Methods. Children of HIV-1-infected women were enrolled prenatally or within the first 28 days of life. Failure to thrive (FTT) was defined as an age- and sex-adjusted weight z score <=-2.0 SD. Maternal baseline covariates included age, race, illicit drug use, zidovudine use, CD4+ T-cell count, and smoking. Infant baseline predictors included sex, race, CD4+ T-cell count, Centers for Disease Control stage, HIV-1 RNA, antiretroviral therapy, pneumonia, heart rate, cytomegalovirus, and Epstein-Barr virus infection status.

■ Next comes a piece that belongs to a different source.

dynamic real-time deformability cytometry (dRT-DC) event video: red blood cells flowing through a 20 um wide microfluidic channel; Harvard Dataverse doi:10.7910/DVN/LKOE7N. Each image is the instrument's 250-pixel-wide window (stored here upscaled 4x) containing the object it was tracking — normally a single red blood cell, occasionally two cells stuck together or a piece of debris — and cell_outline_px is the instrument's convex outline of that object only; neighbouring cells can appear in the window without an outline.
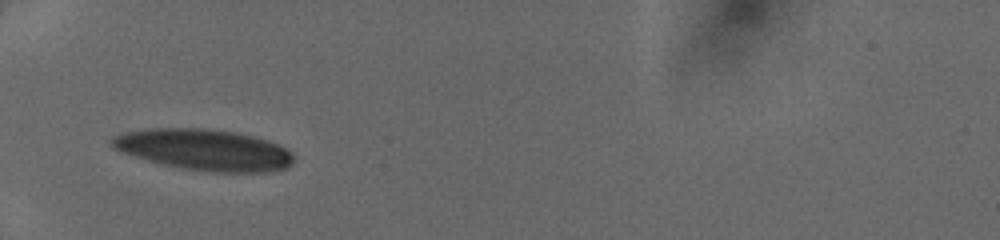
{"species": "human", "species_latin": "Homo sapiens", "temperature_condition": "cold", "stored_images_in_passage": 29, "camera_frame_rate_fps": 3000, "um_per_image_px": 0.085, "donor": {"sex": "female"}, "frame": {"image": 1, "passage_image": 1, "time_ms": 0.0, "image_size_px": [1000, 240], "cell_outline_px": [[292, 164], [288, 168], [268, 172], [208, 172], [184, 168], [164, 164], [148, 160], [120, 152], [112, 148], [108, 144], [108, 140], [112, 136], [124, 132], [152, 128], [204, 128], [236, 132], [256, 136], [280, 144], [292, 152]], "centroid_in_image_um": [17.35, 12.72], "position_along_channel_um": 67.7, "area_um2": 44.04}}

Results. The study cohort included 92 HIV-1-infected and 439 uninfected children. Infected children had a lower mean gestational age, but birth weights, lengths, and head circumferences in the 2 groups were similar. Mothers of growth-delayed infants were more likely to have smoked tobacco and used illicit drugs during pregnancy. In repeated-measures analyses of weight and length or height z scores, the means of the HIV-1-infected group were significantly lower at 6 months of age (P < .001) and remained lower throughout the first 5 years of life. In a multivariable Cox regression analysis, FTT was associated with a history of pneumonia (relative risk [RR] = 8.78; 95% confidence interval [CI]: 3.59–21.44), maternal use of cocaine, crack, or heroin during pregnancy (RR = 3.17; 95% CI: 1.51–6.66), infant CD4+ T-cell count z score (RR = 2.13 per 1 SD decrease; 95% CI: 1.25–3.57), and any antiretroviral therapy by 3 months of age (RR = 2.77; 95% CI: 1.16–6.65). After adjustment for pneumonia and antiretroviral therapy, HIV-1 RNA load remained associated with FTT in the subset of children whose serum was available for viral load analysis.

Conclusion. Clinical and laboratory factors associated with FTT among HIV-1-infected children include history of pneumonia, maternal illicit drug use during pregnancy, lower infant CD4+ T-cell count, exposure to antiretroviral therapy by 3 months of age (non-protease inhibitor), and HIV-1 RNA viral load.

Key Words: human immunodeficiency virus • children • failure to thrive • growth • malnutrition

Abbreviations: HIV-1, human immunodeficiency virus-1 • FTT, failure to thrive • RDA, recommended daily allowance • P2C2, Pediatric Pulmonary and Cardiovascular Complications of Vertically Transmitted HIV Infection study • ZDV, zidovudine • CDC, Centers for Disease Control and Prevention • CMV, cytomegalovirus • EBV, Epstein-Barr virus • PCP, Pneumocystis carinii pneumonia • NOS, not otherwise specified • CI, confidence interval • RR, relative risk


Received for publication Mar 16, 2001; Accepted Jul 20, 2001.